Transplantation experiments were carried out as previously described (Nechiporuk and Raible, 2008). In brief, rhodamine dextran (Life Technologies)-labeled donor cells from blastula stage embryos were transplanted in the left side of gastrula-stage host embryos. Host embryos were imaged at 24 hpf to determine the position of donor cells in the pLLP and at 48 hpf to assess pLL formation.

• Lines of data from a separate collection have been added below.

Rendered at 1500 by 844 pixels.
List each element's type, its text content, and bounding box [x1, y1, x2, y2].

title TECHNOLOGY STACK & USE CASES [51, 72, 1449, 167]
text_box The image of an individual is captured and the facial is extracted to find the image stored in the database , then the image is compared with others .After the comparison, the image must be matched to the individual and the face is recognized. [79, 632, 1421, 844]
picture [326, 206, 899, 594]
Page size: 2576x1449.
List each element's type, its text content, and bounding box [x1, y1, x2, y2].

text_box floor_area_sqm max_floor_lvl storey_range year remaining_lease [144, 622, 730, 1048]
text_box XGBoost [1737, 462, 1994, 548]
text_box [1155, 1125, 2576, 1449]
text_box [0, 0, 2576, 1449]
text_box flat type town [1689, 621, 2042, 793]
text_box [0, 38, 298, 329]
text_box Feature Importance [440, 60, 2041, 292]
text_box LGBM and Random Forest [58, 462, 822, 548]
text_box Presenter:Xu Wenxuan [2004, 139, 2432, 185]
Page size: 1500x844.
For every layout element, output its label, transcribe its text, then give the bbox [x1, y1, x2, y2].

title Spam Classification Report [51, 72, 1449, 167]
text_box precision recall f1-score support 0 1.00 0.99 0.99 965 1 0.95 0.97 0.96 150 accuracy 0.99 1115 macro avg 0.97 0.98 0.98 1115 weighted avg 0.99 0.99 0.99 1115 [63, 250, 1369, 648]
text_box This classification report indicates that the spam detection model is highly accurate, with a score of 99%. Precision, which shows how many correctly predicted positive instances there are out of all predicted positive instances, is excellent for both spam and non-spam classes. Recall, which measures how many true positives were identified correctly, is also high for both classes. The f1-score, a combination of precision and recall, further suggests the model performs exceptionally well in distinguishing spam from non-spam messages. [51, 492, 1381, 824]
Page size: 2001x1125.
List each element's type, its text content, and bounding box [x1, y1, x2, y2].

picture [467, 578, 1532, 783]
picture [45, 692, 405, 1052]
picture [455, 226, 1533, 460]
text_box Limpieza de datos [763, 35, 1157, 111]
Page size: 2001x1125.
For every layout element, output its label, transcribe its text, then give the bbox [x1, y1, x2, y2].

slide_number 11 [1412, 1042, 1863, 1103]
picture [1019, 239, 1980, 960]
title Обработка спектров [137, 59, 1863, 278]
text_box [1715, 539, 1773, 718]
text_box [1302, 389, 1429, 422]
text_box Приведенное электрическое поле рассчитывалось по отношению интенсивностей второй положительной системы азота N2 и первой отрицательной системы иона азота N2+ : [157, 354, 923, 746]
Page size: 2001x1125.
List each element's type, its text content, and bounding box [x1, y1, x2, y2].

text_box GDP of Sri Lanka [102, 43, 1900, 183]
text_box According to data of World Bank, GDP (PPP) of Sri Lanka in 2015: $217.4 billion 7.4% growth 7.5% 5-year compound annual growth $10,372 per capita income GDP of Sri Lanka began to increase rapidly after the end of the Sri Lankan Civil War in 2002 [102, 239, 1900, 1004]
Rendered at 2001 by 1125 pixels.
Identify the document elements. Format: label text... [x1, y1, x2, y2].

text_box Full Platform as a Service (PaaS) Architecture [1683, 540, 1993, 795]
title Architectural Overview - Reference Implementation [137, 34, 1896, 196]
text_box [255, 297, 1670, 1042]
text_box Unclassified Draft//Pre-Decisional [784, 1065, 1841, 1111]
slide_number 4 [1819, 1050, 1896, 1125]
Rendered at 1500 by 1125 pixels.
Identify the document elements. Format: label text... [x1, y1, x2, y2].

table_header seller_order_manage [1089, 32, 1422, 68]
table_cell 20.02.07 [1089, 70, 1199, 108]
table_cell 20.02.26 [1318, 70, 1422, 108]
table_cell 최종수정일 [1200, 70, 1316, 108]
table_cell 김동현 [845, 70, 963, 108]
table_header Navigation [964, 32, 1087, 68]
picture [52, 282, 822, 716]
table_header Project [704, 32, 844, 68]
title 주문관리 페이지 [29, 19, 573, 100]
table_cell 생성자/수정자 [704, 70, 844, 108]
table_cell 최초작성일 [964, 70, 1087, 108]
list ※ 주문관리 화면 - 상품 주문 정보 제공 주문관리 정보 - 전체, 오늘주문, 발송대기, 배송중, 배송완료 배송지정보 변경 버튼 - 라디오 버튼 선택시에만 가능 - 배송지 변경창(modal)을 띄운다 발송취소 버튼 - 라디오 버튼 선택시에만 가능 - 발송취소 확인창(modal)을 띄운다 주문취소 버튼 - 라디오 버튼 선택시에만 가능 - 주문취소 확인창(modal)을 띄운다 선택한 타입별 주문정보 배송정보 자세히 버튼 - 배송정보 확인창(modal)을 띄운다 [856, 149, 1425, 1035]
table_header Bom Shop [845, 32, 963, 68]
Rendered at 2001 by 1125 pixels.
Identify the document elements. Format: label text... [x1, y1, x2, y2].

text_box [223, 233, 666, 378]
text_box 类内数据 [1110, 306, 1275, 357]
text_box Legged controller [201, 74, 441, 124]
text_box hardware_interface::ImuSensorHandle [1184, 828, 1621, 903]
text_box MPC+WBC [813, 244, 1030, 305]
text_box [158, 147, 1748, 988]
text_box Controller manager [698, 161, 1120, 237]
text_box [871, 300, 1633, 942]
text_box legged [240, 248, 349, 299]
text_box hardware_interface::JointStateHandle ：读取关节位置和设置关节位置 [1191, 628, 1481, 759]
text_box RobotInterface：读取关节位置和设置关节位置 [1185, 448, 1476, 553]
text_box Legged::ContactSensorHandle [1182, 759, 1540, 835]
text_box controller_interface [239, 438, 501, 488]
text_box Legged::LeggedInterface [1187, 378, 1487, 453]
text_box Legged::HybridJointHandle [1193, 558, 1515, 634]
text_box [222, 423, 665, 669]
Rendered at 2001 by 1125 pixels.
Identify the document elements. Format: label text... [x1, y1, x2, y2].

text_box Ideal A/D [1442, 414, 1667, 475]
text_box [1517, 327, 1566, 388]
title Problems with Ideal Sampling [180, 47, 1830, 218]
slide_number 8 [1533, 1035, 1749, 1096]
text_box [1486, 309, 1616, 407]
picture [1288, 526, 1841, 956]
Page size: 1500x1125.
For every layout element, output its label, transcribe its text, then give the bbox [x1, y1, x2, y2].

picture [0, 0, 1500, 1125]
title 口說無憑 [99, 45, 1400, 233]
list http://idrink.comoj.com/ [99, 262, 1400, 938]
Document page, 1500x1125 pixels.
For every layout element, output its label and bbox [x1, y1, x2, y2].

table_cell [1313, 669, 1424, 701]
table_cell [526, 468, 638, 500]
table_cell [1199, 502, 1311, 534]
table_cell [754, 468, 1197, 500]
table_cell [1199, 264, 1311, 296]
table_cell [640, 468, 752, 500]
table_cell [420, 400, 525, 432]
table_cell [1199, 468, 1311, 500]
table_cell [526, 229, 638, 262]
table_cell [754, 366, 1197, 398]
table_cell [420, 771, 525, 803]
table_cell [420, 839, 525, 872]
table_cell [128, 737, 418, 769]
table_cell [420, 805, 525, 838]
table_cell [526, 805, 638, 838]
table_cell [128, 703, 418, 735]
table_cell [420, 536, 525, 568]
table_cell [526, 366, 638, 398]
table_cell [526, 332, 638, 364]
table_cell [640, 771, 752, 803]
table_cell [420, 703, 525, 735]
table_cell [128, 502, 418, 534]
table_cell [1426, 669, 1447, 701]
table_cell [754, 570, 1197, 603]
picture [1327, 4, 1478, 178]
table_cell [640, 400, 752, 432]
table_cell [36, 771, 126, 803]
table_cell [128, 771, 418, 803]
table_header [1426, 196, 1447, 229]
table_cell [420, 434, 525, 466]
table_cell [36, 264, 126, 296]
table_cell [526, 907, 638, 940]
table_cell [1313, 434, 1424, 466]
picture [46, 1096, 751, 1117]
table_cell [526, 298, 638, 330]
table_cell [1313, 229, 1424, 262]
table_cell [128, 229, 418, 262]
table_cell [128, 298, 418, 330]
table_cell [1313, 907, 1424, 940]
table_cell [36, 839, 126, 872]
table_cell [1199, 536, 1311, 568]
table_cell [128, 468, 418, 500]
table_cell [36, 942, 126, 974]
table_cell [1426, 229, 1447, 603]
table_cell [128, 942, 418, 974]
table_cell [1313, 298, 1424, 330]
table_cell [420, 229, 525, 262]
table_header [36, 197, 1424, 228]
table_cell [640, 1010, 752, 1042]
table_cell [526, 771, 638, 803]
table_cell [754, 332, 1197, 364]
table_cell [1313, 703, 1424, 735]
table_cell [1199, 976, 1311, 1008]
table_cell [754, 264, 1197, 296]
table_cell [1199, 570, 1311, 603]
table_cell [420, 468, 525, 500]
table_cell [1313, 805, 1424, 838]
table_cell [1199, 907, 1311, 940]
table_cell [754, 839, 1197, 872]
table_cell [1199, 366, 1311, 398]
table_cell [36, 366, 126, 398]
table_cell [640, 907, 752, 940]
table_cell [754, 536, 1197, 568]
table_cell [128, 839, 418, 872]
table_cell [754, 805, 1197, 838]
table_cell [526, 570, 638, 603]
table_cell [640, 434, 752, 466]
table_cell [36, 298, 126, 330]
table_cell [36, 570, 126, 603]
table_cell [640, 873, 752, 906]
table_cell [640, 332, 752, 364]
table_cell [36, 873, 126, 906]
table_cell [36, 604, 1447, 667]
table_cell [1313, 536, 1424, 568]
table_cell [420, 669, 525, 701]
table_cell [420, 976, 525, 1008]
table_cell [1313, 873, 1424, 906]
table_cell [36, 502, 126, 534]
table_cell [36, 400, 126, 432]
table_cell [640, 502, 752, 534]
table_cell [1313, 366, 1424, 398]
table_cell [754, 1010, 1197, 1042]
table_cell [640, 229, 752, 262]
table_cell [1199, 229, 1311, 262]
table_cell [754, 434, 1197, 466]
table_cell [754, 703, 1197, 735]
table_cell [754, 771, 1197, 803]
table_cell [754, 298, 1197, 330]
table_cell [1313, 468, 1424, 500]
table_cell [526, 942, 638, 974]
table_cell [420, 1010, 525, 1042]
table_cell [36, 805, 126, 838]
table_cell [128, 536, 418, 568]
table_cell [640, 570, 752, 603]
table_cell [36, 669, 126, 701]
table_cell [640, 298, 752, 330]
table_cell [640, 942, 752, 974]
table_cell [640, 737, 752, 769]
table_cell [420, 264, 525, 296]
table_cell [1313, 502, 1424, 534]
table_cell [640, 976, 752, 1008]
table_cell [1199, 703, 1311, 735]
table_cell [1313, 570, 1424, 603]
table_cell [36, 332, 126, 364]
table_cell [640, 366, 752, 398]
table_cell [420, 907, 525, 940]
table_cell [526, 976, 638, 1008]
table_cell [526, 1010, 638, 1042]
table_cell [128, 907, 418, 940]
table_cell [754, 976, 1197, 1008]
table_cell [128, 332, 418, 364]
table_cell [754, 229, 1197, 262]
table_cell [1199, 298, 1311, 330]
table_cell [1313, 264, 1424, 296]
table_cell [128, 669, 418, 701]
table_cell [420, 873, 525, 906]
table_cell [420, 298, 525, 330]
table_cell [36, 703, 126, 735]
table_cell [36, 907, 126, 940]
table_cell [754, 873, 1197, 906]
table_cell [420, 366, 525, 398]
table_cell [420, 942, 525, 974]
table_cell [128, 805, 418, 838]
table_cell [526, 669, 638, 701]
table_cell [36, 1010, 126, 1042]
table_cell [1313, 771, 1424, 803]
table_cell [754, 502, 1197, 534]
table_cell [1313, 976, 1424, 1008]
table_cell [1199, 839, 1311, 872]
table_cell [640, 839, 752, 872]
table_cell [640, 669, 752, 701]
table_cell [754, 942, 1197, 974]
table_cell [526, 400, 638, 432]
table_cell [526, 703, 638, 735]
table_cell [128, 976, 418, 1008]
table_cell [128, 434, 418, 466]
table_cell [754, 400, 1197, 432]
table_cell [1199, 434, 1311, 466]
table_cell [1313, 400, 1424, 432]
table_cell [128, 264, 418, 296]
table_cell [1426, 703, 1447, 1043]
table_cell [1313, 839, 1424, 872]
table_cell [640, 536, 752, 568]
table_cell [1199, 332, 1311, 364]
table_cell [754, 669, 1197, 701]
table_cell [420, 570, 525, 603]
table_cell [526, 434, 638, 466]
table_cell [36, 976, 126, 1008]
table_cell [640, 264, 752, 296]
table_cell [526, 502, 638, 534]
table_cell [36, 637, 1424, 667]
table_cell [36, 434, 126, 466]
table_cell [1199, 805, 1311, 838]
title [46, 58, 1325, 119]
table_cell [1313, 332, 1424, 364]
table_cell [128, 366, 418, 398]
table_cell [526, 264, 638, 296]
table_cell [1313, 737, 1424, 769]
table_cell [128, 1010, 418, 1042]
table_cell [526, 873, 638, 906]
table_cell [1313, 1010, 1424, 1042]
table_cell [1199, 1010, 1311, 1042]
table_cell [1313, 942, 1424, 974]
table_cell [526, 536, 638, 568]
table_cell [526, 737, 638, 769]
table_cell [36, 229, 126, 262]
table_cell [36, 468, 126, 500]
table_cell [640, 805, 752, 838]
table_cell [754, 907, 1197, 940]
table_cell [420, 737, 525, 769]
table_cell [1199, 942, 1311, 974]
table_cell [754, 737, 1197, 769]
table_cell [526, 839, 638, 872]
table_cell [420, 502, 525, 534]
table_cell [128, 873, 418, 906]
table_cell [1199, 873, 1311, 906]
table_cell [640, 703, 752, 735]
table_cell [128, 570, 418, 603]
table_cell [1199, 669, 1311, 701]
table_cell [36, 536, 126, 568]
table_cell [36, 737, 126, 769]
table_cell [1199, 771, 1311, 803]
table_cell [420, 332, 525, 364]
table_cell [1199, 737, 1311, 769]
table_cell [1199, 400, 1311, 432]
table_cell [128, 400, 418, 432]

All data are presented as average±s.e.m. Fluorescence intensity was determined using the ImageJ analysis tool, and values (in arbitrary units, A.U.) were generated by selecting a region of interest (ROI) in the pLLP, collecting mean fluorescence intensity and then subtracting nearby background. For analysis of Dkk1b-mTangerine expression, the ROI was set at two cell diameters (based on DAPI and membrane marker expression) surrounding the Dkk1b-mTangerine-expressing cell, excluding the expressing cell itself. Separate expression levels were collected for the Dkk1b-mTangerine-expressing cell. Calculation of statistical significance was carried out using VassarStats (http://vassarstats.net/index.html).

We thank the Weinstein laboratory at The National Institute of Child Health and Human Development for reagents and David Kimelman and Catherine Drerup for comments on the manuscript.